Carina Oroza Daroca and Ramiro Fierro’s The Southern House is a quiet yet haunting confrontation with memory, repression, and the intergenerational trauma of Bolivia’s dictatorial past. The film opens in the oppressive stillness of a hacienda where Naty and her daughter Anita are detained by soldiers searching for guerrilla fighters. This opening sequence, shot with muted colors and a sense of claustrophobic calm, sets the tone for a film that is less concerned with overt violence than with the lingering silence it leaves behind. The directors craft a visual and emotional language that evokes how fear seeps into domestic spaces, transforming them into silent witnesses of history.

Thirty years later, the film shifts from political drama to intimate reckoning. Anita, now a professional chef, returns to the house where her childhood trauma unfolded. Her return is not framed as a heroic act of vengeance but as a slow and tender rediscovery of her own fragmented identity. Oroza Daroca and Fierro refuse melodrama; instead, they lean on quiet gestures, subtle sound design, and carefully composed frames that convey more than words ever could. The film’s pacing, meditative yet deliberate, mirrors Anita’s internal rhythm as she sifts through the ghosts of memory buried beneath the hacienda’s walls.

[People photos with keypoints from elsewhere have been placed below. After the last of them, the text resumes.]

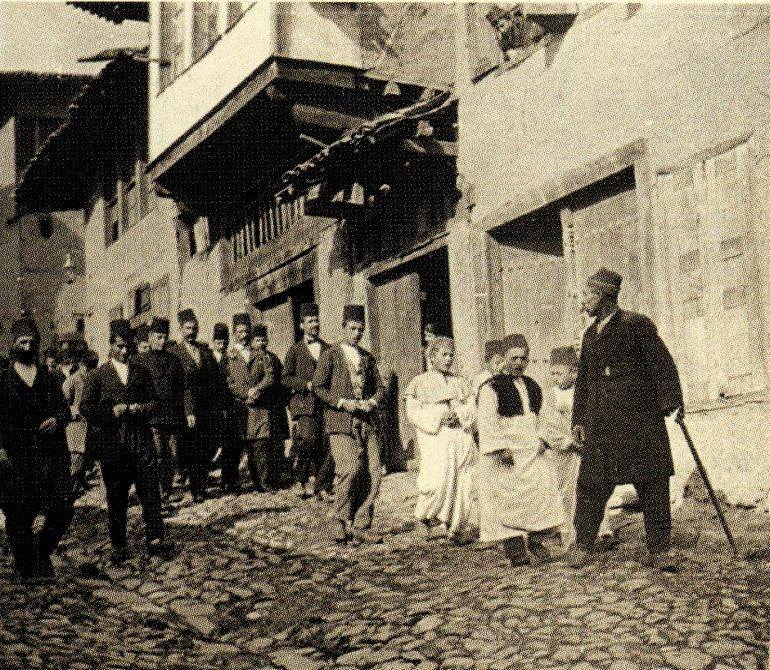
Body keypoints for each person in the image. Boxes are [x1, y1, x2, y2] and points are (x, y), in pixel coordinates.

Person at [568, 268, 684, 572]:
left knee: (653, 482)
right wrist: (578, 418)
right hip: (601, 423)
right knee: (591, 484)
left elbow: (662, 365)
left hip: (640, 420)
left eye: (588, 295)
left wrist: (673, 402)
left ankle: (660, 549)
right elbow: (584, 381)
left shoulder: (636, 325)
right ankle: (582, 544)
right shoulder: (589, 335)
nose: (583, 302)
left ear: (604, 296)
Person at [80, 319, 172, 564]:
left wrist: (140, 408)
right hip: (113, 444)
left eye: (127, 346)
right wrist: (111, 412)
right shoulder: (99, 376)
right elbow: (85, 408)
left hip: (141, 441)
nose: (124, 351)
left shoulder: (141, 372)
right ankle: (119, 544)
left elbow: (155, 402)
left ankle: (155, 538)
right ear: (111, 345)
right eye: (119, 346)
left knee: (150, 491)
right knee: (117, 496)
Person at [476, 334, 564, 567]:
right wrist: (499, 449)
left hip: (531, 449)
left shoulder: (532, 386)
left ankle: (536, 539)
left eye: (523, 358)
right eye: (513, 358)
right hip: (507, 453)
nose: (518, 363)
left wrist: (545, 439)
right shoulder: (491, 388)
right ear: (503, 359)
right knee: (507, 502)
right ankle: (516, 551)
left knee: (543, 490)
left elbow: (546, 418)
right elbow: (486, 421)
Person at [0, 317, 73, 582]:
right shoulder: (4, 380)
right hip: (15, 455)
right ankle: (26, 565)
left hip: (48, 454)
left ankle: (42, 554)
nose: (28, 346)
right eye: (23, 342)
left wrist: (58, 420)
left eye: (32, 342)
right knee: (19, 510)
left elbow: (65, 410)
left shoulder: (48, 377)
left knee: (61, 507)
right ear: (13, 344)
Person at [313, 304, 385, 544]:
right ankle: (340, 519)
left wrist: (373, 401)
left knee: (374, 471)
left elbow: (380, 387)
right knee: (349, 469)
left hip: (367, 421)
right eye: (352, 328)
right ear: (343, 327)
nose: (356, 333)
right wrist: (342, 402)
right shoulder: (330, 355)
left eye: (360, 329)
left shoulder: (366, 357)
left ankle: (362, 523)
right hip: (341, 422)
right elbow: (318, 387)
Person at [405, 337, 476, 544]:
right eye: (443, 354)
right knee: (438, 479)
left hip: (459, 437)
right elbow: (413, 412)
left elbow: (472, 406)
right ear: (432, 356)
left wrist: (460, 414)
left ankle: (456, 527)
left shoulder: (460, 382)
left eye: (451, 354)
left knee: (463, 482)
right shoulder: (419, 382)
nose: (448, 359)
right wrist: (439, 415)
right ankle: (424, 516)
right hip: (437, 438)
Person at [168, 309, 224, 503]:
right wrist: (184, 410)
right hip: (185, 410)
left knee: (205, 447)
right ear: (180, 329)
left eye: (194, 328)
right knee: (189, 449)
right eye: (187, 328)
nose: (191, 332)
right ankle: (193, 488)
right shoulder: (174, 353)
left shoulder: (205, 351)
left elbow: (216, 381)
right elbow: (174, 386)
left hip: (206, 409)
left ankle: (199, 485)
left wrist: (218, 406)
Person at [227, 316, 281, 493]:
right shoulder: (229, 356)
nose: (243, 335)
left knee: (261, 446)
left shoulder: (260, 354)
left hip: (259, 405)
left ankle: (263, 483)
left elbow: (270, 375)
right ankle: (236, 483)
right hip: (240, 408)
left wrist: (257, 389)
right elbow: (229, 382)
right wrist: (245, 394)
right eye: (239, 332)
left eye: (246, 331)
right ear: (234, 333)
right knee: (242, 446)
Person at [136, 318, 186, 504]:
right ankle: (154, 493)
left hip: (172, 417)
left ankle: (165, 490)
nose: (162, 341)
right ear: (150, 338)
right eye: (158, 337)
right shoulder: (140, 361)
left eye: (165, 337)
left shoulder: (174, 360)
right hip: (152, 418)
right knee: (156, 455)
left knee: (171, 456)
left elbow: (182, 388)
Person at [282, 303, 329, 499]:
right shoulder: (295, 350)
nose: (314, 324)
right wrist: (305, 385)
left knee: (325, 444)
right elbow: (285, 378)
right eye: (310, 321)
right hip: (305, 404)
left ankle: (322, 486)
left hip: (325, 403)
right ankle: (300, 480)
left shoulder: (328, 348)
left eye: (316, 320)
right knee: (307, 441)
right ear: (301, 325)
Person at [210, 322, 231, 475]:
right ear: (213, 342)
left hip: (225, 401)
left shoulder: (229, 358)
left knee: (226, 437)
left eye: (223, 343)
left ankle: (225, 469)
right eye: (218, 343)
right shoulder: (208, 357)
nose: (220, 345)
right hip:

The directors’ approach to time is especially striking. Past and present collapse into one another, often through visual echoes, a shadow, a piece of furniture, or a childhood toy that reappears decades later. The cinematography captures the Bolivian countryside with both nostalgia and unease, portraying it as a place suspended between beauty and pain. The restrained score deepens this sense of emotional limbo, accompanying Anita’s journey as she pieces together what happened to her mother, to her aunt and, by extension, to herself. In doing so, the film transcends historical reconstruction to become an exploration of how personal and national histories intertwine.

The Southern House is about reclaiming agency from silence. Anita’s confrontation with her past is not merely an act of remembrance but one of liberation, an insistence on understanding before forgiving, on naming before forgetting. Through her story, Oroza Daroca and Fierro suggest that confronting the wounds of history is the only way to heal from them. The film stands as a quiet, powerful reminder that houses, like nations, hold the echoes of what they once tried to hide.